** TASK BRIEF **
Give an exact copy of the line that has "(350, 75) = (518, 93): none -> picture" and of every line below it, through the last, with nothing else.

** MATERIAL PROVIDED **
--------------------
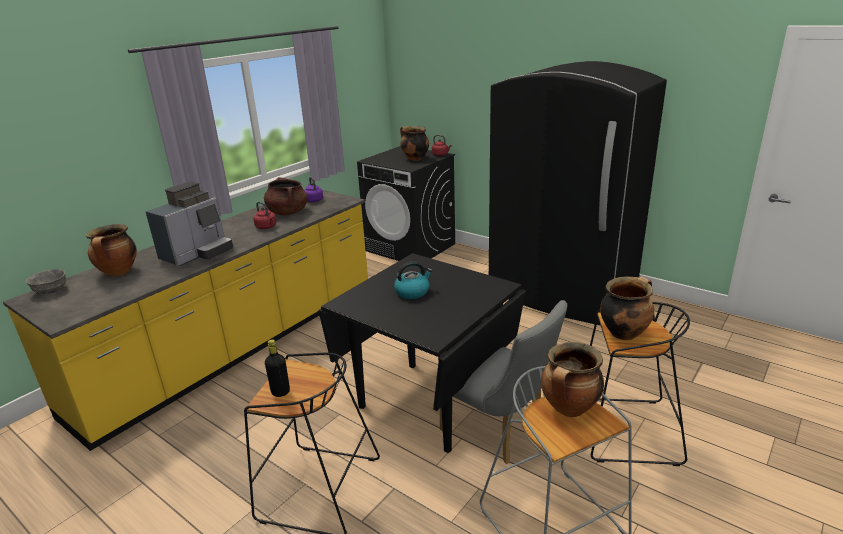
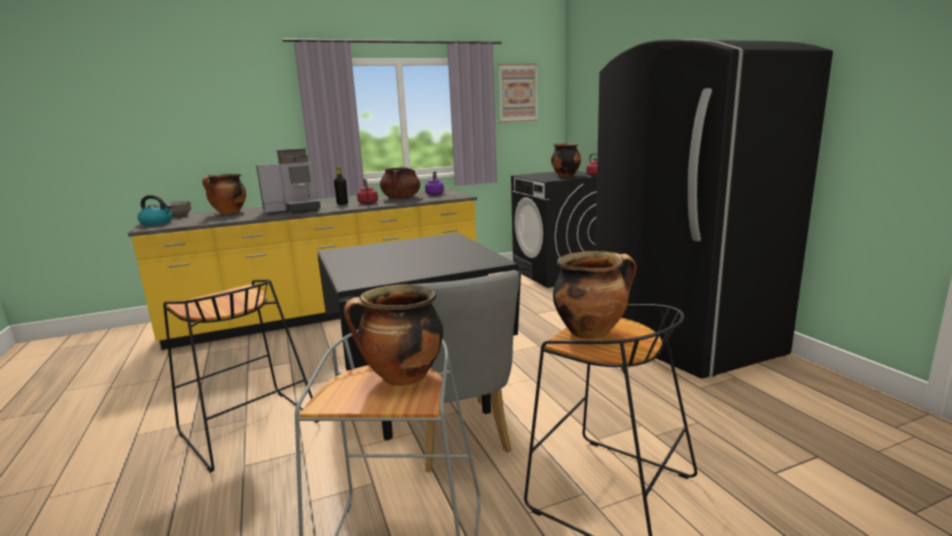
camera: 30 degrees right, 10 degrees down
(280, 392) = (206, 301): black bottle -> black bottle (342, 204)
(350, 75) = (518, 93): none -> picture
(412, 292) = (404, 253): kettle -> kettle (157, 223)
--------------------
** EXPECTED ANSWER **
(350, 75) = (518, 93): none -> picture
(412, 292) = (404, 253): kettle -> kettle (157, 223)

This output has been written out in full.